Thank you! I've been trying to develop something like this for a few years, if anyone would like to chime in: I was a starting left wing soccer player for most of my life, and I can triple my weight with calf muscle workouts after I tried out for the weight lift team at my school. Legs were a big thing then. I can do a 720 jump spin heel kick, but that's too much hang time.
The only thing I developed is I am able to leap away about 6-9 feet from someone's combo (easily) without getting hit with good timing. I got the idea from Muhammad Ali, after watching his defensive maneuvers so much. As funny as it sounds. It also pisses of my opponent to exert more energy. Some call it "running away", but my first coach calls it "being mobile".
[All notes and pictures copypasted directly from an article by the great Jack Slack on Bloody Elbow dot com, no way I can break technique down this good.]
The Left Straight / Left High Kick Double Threat
The first question that should be raised whenever considering Mirko Cro Cop is "How on earth did he kick so many people in the head when they knew he was going to try to do it?". The key was to establish a double threat between the left straight and the left high kick. The double attack is a common idea in BJJ but is not talked about in striking martial arts despite it's effectiveness and almost every effective striker using one or more variations on this principle. The idea of a double attack is to use one attack to open the path for the other and vice versa. Throughout his fights Cro Cop would switch between the left high kick and left straight and eventually would catch his opponent. Another excellent example of a fighter who uses one double threat to the exclusion of all else is Sergei Kharitanov, who throws the right hook to the body and head alternately, attempting to catch his opponent off guard.
The traditional, basic defense for the high kick is to take the kick on the solid bone of the forearm - away from the head. Starting in this position so as to be ready for the kick, however, opened a large hole for Mirko's southpaw left straight. Many opponents would then begin to try to cover or rear hand parry Mirko's rear straight, whereupon their hand would come inside of their shoulder and would be unable to block his legendary high kick. What added to the effectiveness of this double attack is that the preliminary motions to both Mirko's high kick and left straight were very similar. Notice here a fantastic example of Cro Cop using this double attack against Igor Vovchanchyn - one of the best heavyweight strikers in MMA. (G) (V)

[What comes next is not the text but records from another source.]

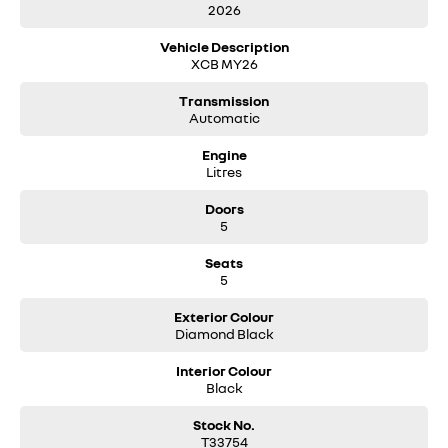
2026
Vehicle Description
XCB MY26
Transmission
Automatic
Engine
Litres
Doors
5
Seats
5
Exterior Colour
Diamond Black
Interior Colour
Black
Stock No.
T33754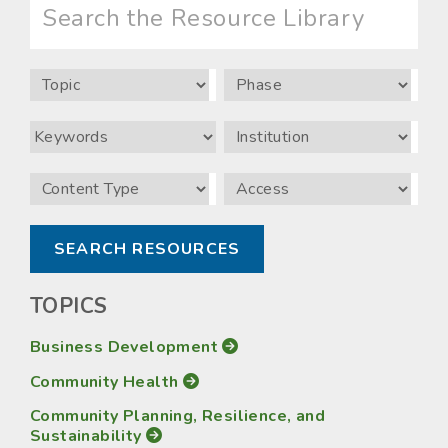
the
Resource
Library
Topic
Phase
Keywords
Institution
Content
Access
Type
TOPICS
Business Development
Community Health
Community Planning, Resilience, and
Sustainability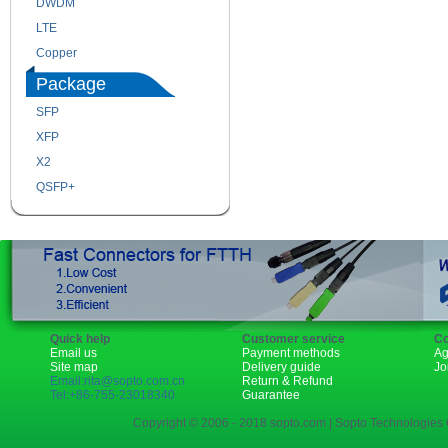
DWDM
Fiber Channel
LTE
SDH
Copper
WDM
Package
SFP
SFP+
XFP
GBIC
X2
XENPAK
QSFP+
PON
Quick help
Customer service
Co
Email us
Payment methods
Ag
Site map
Delivery guide
Jo
Email:rita@sopto.com.cn
Return & Refund
Tel:+86-755-23018340
Guarantee
Copyright © 2006 - 2018 sopto.com | Sopto Technologies C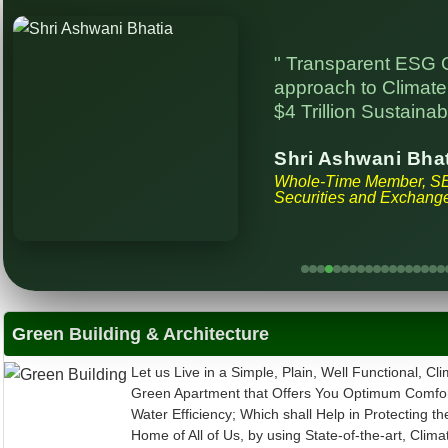
" Transparent ESG 
approach to Climate 
$4 Trillion Sustainab
Shri Ashwani Bha
Whole-Time Member, S
Securities and Exchange
Green Building & Architecture
Let us Live in a Simple, Plain, Well Functional, Cli
Green Apartment that Offers You Optimum Comfor
Water Efficiency; Which shall Help in Protecting th
Home of All of Us, by using State-of-the-art, Clima
Building Materials, Engineering and Science. We 
Minds More, to Spend Less and Gain more in Ter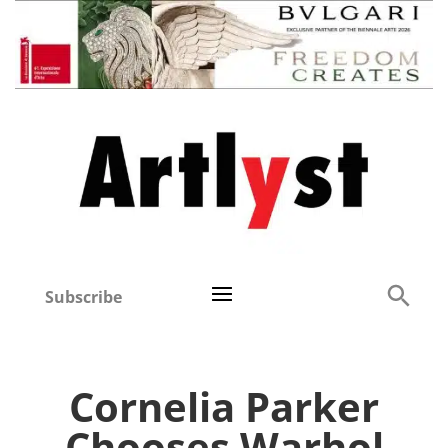
Subscribe
Cornelia Parker
Chooses Warhol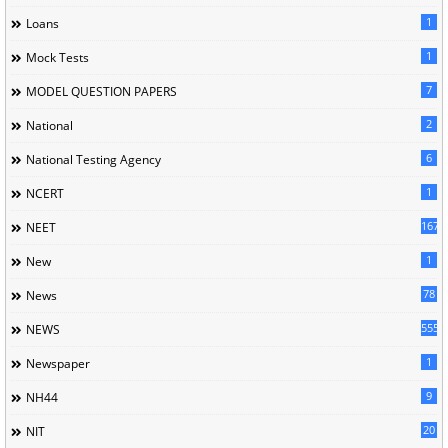
1
Loans
1
Mock Tests
7
MODEL QUESTION PAPERS
2
National
6
National Testing Agency
1
NCERT
167
NEET
1
New
78
News
5558
NEWS
1
Newspaper
9
NH44
20
NIT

In the top two frames you can see Mirko fluster Vovchanchyn with the left straight, which Vovchanchyn ducks out of the way of and parries with his rear hand - not great form. In the bottom two stills you can see that Vovchanchyn's hand is no longer in a position to block the high kick, as it was for the first part of the fight, and as Cro Cop moves towards him he attempts to parry the left straight. Notice how Vovchanchyn's hand is moving in the opposite direction to the high kick just before it connects. This double attack was the key to much of Cro Cop's success. Another excellent example of Cro Cop using this double attack was against Mark Hunt in K-1. When Hunt attempted to slip outside of Cro Cop's faked straight, he ducked directly into Mirko's left shin.

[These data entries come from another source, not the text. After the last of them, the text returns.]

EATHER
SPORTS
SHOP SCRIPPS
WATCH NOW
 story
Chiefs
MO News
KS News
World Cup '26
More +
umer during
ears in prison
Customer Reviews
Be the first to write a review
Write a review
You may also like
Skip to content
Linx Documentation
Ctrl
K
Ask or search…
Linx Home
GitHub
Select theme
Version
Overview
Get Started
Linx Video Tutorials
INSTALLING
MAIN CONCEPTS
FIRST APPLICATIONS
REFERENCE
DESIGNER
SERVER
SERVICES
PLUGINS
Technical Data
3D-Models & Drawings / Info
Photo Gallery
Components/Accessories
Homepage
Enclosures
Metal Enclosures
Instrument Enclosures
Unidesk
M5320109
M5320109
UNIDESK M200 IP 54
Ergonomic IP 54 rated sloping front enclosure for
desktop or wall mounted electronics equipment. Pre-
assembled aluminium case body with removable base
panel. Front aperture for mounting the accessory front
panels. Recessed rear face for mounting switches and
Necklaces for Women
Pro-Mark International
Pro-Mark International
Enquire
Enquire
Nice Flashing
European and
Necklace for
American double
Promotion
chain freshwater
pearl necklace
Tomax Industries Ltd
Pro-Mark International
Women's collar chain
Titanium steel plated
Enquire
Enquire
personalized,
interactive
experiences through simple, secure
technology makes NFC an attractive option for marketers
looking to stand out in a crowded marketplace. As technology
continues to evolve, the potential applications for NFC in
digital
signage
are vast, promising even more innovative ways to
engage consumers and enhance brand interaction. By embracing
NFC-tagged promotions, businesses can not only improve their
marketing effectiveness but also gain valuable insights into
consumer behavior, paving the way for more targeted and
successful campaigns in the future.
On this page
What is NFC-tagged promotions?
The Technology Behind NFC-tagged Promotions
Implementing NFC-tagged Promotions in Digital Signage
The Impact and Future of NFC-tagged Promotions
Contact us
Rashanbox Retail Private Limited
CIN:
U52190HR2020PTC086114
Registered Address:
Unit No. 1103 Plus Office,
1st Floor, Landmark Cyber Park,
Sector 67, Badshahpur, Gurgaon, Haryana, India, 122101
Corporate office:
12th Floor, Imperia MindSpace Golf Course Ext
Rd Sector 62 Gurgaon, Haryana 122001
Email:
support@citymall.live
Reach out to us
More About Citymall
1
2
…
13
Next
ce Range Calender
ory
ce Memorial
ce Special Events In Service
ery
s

What happened to this double attack then? For a start Cro Cop's left straight relied largely on his speed, as he would rarely get into good position to throw it (with his lead foot outside his opponent's), but rather throw it when he felt he could. This reliance on speed meant that he became timid to throw it once he began colliding with his opponent on the way in. In his meeting with Gonzaga, Cro Cop circled left and attempted to throw a left straight at the start of the bout but got clipped himself because he has not assumed a good position from which to punch. For the rest of this match and his others there was a marked timidness about throwing the left straight, which in turn allowed his opponents to step in and swing at him, and focus wholly on defending the high kick.
Since I'm a southpaw, probably the plain old left roundhouse kick to the liver.
Or dodging a righty's jab to the right and hooking the body followed with an elbow
"The key to this one, like the first one, is not to try to swoop straight in with an unorthodox haymaker. You aren't trying to make them in awe of your awesome superman jump above their head- you're trying to move horizontally for the most part. You should do this after throwing several kicks to elicit a default reaction that'll open up the head. A lot of people do this with a leg kick but I prefer to use a front kick because the hip is at a better position to quickly reverse to throw the leg back, which tips the torso into position."
So the first thing your opponent should see is an incoming kick they've seen before, not a jumping guy, and just because you can doesn't mean you have to do a big dramatic jump like Achilles in Troy.
The shoulder shouldn't be "cocked" before doing a superman punch. The reversal of the leg throws the shoulder forward as its punching, so no need to cock it before. The leg and torso dynamics will ensure that you'll hit hard with zero windup.
Yes, the "what's your favorite technique to use for fun" thread in the Your Martial Arts Sucks forum is serious business.Quote:
Thank you for being serious too btw permalost.
What about a 360 jump-spin hook(punch)?